**Excerpt provided**
#####
The University of Otago, Department of Physics tested mud bricks supplied by the Earth Building Association of New Zealand (EBANZ) during October, 2008.
Samples
All samples were sun dried adobe bricks, nominally 280mmx280mmx130mm with varying fillers. Sample 1 was a 25% of each of sandy clay, paper pulp, sawdust and straw, and sample 2 had more straw than 1.
Method
NZS 4297 defines a presumptive thermal resistance for earthern walls, calculated below. According to 4297, other thermal resistance values may be used when determined according to NZS 4214. NZS 4214 permits the use of a needle probe test such as ASTM D5334.
The supplied samples were tested according to ASTM D5334, “Standard Test Method for Determination of Thermal Conductivity of Soil and Soft Rock by Thermal Needle Probe Procedure”. An Anter Quickline 30 was used to measure the thermal properties. Each measurement was taken in a different position in the mud brick to ascertain the variability of the sample.
The bricks were tested at the moisture level as supplied, and subsequently oven dried according to NZS 4402 to determine density and water content.
#####
Figure understanding tasks:

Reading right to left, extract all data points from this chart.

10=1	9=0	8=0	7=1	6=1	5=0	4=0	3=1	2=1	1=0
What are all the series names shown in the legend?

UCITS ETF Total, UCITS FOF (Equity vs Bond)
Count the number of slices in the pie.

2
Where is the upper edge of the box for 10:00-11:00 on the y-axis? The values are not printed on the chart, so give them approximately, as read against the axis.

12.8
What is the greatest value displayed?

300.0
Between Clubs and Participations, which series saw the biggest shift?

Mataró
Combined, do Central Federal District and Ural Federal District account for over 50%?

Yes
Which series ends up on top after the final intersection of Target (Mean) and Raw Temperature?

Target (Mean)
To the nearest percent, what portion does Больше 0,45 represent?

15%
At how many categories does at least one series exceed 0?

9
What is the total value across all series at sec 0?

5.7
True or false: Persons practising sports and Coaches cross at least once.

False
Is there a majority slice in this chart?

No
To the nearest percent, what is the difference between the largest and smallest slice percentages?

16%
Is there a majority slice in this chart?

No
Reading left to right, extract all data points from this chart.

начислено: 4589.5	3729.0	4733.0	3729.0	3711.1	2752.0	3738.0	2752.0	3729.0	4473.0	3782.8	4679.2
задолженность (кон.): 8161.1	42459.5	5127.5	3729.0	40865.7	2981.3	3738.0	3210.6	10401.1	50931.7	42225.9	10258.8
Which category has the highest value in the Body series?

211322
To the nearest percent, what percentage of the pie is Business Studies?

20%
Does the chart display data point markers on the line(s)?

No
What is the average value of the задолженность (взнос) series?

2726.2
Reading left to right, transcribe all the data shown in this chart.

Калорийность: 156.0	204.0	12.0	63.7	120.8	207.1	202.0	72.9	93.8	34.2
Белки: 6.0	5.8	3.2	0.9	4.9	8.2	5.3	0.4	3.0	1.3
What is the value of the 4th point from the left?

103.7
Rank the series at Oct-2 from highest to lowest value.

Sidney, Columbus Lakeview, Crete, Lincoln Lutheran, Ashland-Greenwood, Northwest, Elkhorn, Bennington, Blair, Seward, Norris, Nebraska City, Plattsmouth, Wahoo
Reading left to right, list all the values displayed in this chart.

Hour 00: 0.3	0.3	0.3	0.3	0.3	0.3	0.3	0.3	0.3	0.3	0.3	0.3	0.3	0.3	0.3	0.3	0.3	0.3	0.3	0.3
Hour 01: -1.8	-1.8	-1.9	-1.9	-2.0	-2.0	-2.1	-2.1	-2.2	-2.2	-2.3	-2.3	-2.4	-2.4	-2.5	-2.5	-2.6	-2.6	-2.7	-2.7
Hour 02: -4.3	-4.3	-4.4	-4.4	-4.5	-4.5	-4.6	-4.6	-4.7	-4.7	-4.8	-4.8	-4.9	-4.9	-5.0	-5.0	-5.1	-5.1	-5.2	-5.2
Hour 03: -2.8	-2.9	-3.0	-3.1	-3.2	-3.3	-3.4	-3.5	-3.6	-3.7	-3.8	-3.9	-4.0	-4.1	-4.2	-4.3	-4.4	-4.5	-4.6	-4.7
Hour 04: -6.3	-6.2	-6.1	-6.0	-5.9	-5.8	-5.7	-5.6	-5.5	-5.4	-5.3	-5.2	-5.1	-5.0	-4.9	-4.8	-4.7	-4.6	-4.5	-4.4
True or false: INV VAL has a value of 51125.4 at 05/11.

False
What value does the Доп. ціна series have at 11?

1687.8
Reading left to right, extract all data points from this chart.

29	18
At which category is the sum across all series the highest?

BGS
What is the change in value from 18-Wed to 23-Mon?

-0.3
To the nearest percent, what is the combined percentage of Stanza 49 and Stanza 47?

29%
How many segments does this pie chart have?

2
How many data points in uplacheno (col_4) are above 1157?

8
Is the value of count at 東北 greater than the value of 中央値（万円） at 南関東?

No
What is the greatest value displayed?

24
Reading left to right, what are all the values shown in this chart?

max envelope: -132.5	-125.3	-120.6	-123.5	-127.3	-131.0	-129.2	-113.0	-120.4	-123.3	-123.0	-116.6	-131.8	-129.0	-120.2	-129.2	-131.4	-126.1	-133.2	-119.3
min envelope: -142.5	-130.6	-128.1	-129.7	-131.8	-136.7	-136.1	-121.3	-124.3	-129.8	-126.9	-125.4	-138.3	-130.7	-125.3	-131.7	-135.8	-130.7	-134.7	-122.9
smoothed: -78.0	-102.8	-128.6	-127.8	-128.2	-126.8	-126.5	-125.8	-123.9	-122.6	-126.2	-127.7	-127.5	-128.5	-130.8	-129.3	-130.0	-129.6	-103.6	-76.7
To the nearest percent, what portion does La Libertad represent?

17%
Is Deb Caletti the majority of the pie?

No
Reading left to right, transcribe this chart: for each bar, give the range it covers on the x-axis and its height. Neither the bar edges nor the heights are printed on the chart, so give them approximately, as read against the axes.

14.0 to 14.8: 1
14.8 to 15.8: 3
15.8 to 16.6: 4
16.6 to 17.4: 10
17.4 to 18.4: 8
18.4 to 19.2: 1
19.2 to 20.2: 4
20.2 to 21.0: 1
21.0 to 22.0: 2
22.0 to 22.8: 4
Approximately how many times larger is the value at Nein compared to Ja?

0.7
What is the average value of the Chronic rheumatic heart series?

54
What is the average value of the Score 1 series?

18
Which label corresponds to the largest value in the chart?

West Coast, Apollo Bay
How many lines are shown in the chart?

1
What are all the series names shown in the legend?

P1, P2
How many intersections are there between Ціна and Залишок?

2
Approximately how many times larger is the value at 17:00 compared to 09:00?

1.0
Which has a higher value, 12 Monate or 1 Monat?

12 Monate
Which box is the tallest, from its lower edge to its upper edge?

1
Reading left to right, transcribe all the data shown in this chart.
#####
**Exercise instructions**
[1] Decide whether each statement agrees with the mud brick report. Answer yes or no, and quote the words of the report that decide it.
(a) The bricks were fired in a kiln.
(b) The thermal properties were measured with an Anter Quickline 30.
(c) Sample 2 contained less straw than sample 1.
[2] List every standard named in the mud brick report.
[3] Answer from the mud brick report.
(a) Which organization supplied the bricks?
(b) What were the nominal dimensions of the bricks?
(c) For what purpose were the bricks oven dried?

**Solutions in order**
[1]
(a) No: "All samples were sun dried adobe bricks"
(b) Yes: "An Anter Quickline 30 was used to measure the thermal properties."
(c) No: "sample 2 had more straw than 1."

[2]
NZS 4297
NZS 4214
ASTM D5334
NZS 4402

[3]
(a) The Earth Building Association of New Zealand (EBANZ).
(b) 280mm x 280mm x 130mm.
(c) To determine density and water content.